Ever meet a three-year-old whose decision to stop pooping had real follow through? For like a month. And then did it all over again?
Now you have.
And that drama finally ended when a very wise parenting teacher advised me to ask Scarlett who was in charge of her poop, mom or Scarlett. Well. We had that all mixed up.
So . . . Scarlett went two complete days without wheat. No tummy aches! The eczema faded pale pink. Once again, homeopathy triumphed over reason (complicated, dubious, but enduring relationship with homeopathy exists here).

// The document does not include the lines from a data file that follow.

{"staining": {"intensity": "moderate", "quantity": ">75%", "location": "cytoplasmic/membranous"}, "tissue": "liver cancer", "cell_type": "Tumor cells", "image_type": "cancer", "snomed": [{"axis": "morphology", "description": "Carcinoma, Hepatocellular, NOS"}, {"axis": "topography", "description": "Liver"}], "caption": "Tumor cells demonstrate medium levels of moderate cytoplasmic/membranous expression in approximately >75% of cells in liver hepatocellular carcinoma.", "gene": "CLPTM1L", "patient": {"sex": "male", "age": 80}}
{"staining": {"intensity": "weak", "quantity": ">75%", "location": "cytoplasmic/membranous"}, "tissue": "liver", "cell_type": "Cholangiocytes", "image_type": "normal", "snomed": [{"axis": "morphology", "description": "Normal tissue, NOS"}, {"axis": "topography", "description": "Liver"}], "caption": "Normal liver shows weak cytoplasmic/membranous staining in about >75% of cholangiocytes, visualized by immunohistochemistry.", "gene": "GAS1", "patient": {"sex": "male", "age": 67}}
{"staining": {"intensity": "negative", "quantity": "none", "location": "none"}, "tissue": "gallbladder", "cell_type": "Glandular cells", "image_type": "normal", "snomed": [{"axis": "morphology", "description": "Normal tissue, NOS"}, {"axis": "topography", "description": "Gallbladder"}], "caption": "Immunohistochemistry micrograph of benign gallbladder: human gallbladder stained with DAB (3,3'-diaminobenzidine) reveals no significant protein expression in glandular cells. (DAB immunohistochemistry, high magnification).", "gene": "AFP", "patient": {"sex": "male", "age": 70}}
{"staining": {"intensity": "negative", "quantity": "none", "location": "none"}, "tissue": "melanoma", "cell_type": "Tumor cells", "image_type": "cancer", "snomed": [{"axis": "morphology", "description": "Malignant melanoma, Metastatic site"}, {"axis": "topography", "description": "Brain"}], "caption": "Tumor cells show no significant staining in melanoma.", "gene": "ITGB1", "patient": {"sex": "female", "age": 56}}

Then we made the mistake of going to a brothel called Bread and Chocolate for hot cocoa and cinnamon rolls.
Should an alcoholic own a liquor store? Just popped into my mind.
Scarlett sulked and pouted over her hot cocoa. The whipped cream was unsightly and the chocolate sprinkles stunk. She scowled. When Stryker bit into his cinnamon roll--steamy, soft and dripping with icing--her moan was audible.
But no crying or begging! I had thrown down that flag and was waiting its arrival.
Damn, that girl is good. She took a more passive, darker path of small puppy whimpers, inability to make eye contact and refusal of cocoa, cream and milk.
Finally, me: "Do you really want a cinnamon roll? Even if it means a tummy ache and eczema?"
Scarlett: "YES! I DON'T CARE."
Stryker (licking icing off his plate with utter lack of irony): "Scarlett, you have no self-control."
Me: "Honey, I'll be so disappointed. You've done so well!" (Freud snickers)
A short time passes while the storm clouds quicken and swell.
Finally, me: "Scarlett?"
Daughter: "I can't have a cinnamon roll because you'll be disappointed. Maybe even angry at me."
CLANG CLANG CLANG GO THE THERAPY BELLS.
Me: "I will have no emotion whatsoever connected with what you eat. Nothing. You are 100% in charge of what goes in and out of your body and that is not related to me. I bet you can make your own good decisions by listening to your body."
Cinnamon rolls were had by all. Make mine a double.